This is an archive of the discontinued LLVM Phabricator instance.

[AMDGPU] Increase detection range for s_mov, v_cmpx transformation.
ClosedPublic

Authored by tsymalla on Apr 8 2022, 12:54 AM.

Details

Summary

We found that it might be beneficial to have the SIOptimizeExecMasking
pass detect more cases where v_cmp, s_and_saveexec patterns can be
transformed to s_mov, v_cmpx patterns.
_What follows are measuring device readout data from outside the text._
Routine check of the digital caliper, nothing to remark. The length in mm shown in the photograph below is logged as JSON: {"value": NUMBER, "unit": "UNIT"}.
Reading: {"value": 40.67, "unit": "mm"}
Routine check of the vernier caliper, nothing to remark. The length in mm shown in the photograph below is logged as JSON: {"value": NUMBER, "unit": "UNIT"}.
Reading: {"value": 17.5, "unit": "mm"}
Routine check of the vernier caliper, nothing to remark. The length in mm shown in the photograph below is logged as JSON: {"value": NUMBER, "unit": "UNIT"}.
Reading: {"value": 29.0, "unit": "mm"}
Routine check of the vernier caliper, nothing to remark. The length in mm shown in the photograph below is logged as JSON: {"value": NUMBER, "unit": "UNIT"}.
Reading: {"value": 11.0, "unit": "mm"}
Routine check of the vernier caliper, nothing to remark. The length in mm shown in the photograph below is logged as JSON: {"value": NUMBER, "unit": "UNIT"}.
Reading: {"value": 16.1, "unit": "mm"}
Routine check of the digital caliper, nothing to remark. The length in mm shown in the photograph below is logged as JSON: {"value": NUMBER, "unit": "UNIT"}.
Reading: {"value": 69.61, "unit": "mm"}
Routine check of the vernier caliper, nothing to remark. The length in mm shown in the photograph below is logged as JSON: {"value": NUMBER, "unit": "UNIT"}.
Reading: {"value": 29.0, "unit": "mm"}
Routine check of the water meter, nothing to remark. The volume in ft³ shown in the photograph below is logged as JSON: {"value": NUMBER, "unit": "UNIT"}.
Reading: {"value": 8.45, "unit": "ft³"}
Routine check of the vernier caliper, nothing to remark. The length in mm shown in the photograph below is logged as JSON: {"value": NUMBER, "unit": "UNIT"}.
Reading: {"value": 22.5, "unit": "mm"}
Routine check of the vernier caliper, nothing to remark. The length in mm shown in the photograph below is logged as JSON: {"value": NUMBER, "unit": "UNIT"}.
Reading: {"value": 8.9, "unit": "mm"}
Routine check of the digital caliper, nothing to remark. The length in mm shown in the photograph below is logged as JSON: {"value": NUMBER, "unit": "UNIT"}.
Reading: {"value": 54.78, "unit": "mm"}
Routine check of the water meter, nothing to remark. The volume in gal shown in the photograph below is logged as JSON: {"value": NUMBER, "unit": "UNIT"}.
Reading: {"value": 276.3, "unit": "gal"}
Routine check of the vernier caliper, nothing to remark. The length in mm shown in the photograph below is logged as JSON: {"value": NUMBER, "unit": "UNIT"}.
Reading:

Currently, the search range
for finding a fitting v_cmp instruction is 5, however, this is doubled
to 10 here.

Diff Detail

Event Timeline

tsymalla created this revision.Apr 8 2022, 12:54 AM
Herald added a project: Restricted Project. · View Herald TranscriptApr 8 2022, 12:54 AM
tsymalla requested review of this revision.Apr 8 2022, 12:54 AM
Herald added a project: Restricted Project. · View Herald TranscriptApr 8 2022, 12:54 AM
foad accepted this revision.Apr 8 2022, 1:40 AM

Seems obviously fine, since we have seen real world cases where it helps.

This revision is now accepted and ready to land.Apr 8 2022, 1:40 AM
tsymalla updated this revision to Diff 421459.Apr 8 2022, 2:04 AM

Put the limit up to 20 instructions.

foad accepted this revision.Apr 8 2022, 2:08 AM
foad added inline comments.
llvm/lib/Target/AMDGPU/SIOptimizeExecMasking.cpp
319

Pre-existing problem: debug instructions (A->isDebugInstr()) should not count towards the search limit, because we need to get identical codegen with and without debug instructions present.

tsymalla updated this revision to Diff 421480.Apr 8 2022, 3:37 AM

Added handling for debug instrs.

foad accepted this revision.Apr 8 2022, 3:40 AM

LGTM, thanks.

This revision was landed with ongoing or failed builds.Apr 8 2022, 3:47 AM
This revision was automatically updated to reflect the committed changes.